WHAT THIS TASK INVOLVES: Please return every line from the entries that has the string "grid" in it.

Stored data:
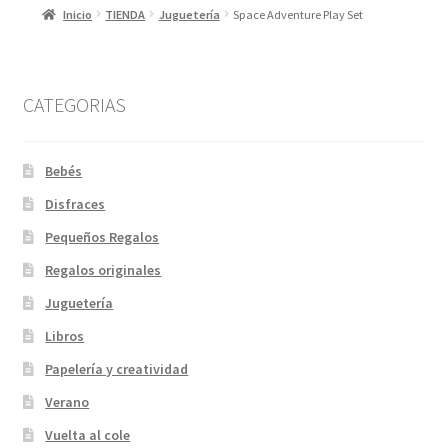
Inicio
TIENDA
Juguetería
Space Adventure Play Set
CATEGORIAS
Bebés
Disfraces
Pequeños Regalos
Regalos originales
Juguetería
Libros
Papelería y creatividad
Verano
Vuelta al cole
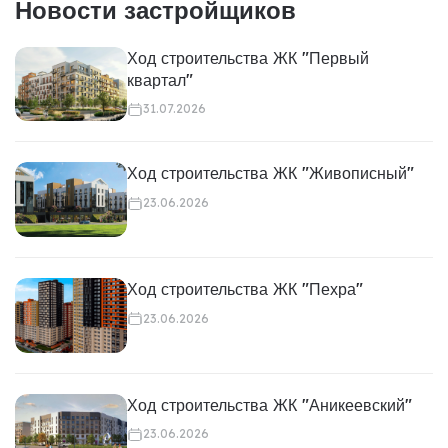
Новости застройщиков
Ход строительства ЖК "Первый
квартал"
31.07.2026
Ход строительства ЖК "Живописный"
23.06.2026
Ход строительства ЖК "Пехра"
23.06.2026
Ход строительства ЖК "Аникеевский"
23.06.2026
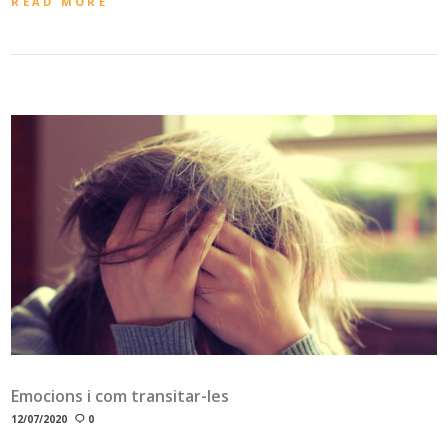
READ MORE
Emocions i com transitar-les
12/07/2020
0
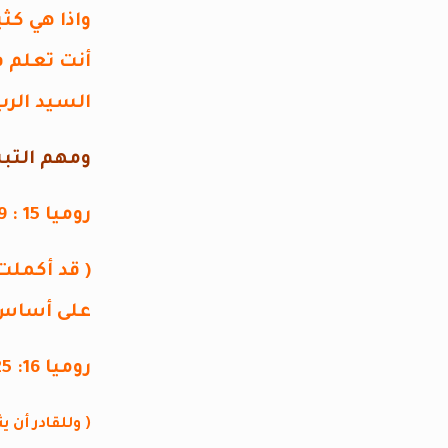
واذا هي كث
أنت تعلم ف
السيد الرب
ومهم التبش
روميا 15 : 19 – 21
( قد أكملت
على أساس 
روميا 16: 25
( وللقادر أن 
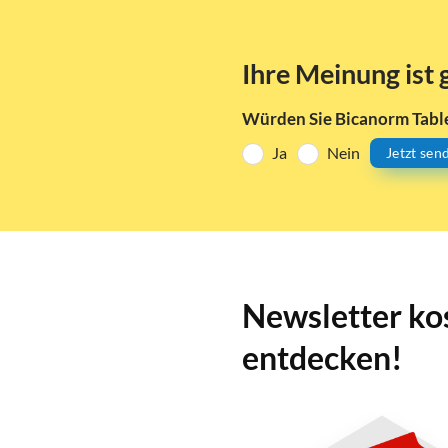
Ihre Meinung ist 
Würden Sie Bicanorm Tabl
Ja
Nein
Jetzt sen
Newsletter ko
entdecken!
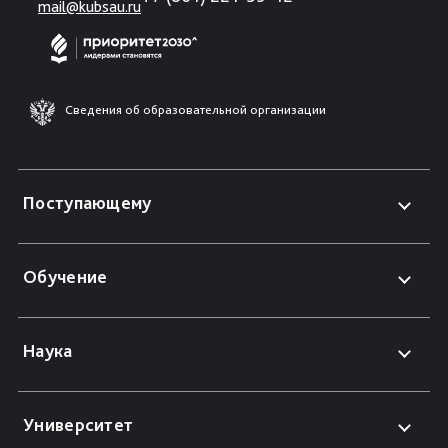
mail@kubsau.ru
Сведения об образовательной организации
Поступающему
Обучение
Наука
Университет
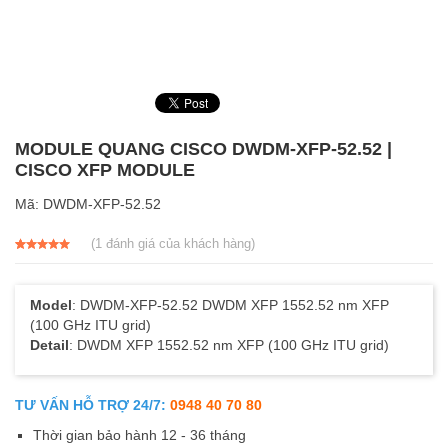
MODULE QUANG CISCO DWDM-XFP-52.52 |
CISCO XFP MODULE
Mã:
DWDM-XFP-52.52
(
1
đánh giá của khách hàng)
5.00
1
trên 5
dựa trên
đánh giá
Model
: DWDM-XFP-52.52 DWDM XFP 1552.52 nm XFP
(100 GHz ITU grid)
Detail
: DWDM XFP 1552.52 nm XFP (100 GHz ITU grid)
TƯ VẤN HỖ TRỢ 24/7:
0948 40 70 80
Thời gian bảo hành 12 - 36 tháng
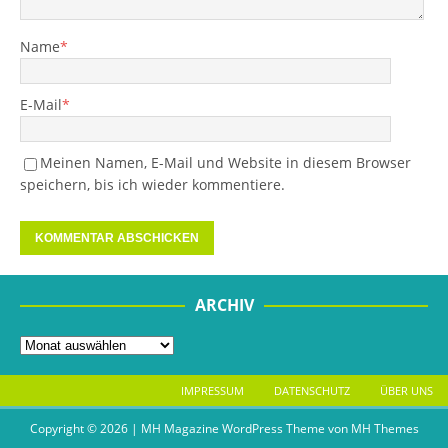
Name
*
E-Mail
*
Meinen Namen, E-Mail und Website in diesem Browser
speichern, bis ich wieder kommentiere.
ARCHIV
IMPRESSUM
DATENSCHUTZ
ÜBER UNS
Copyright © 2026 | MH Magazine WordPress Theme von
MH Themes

TASK OUTPUT:
(100 GHz ITU grid)
: DWDM XFP 1552.52 nm XFP (100 GHz ITU grid)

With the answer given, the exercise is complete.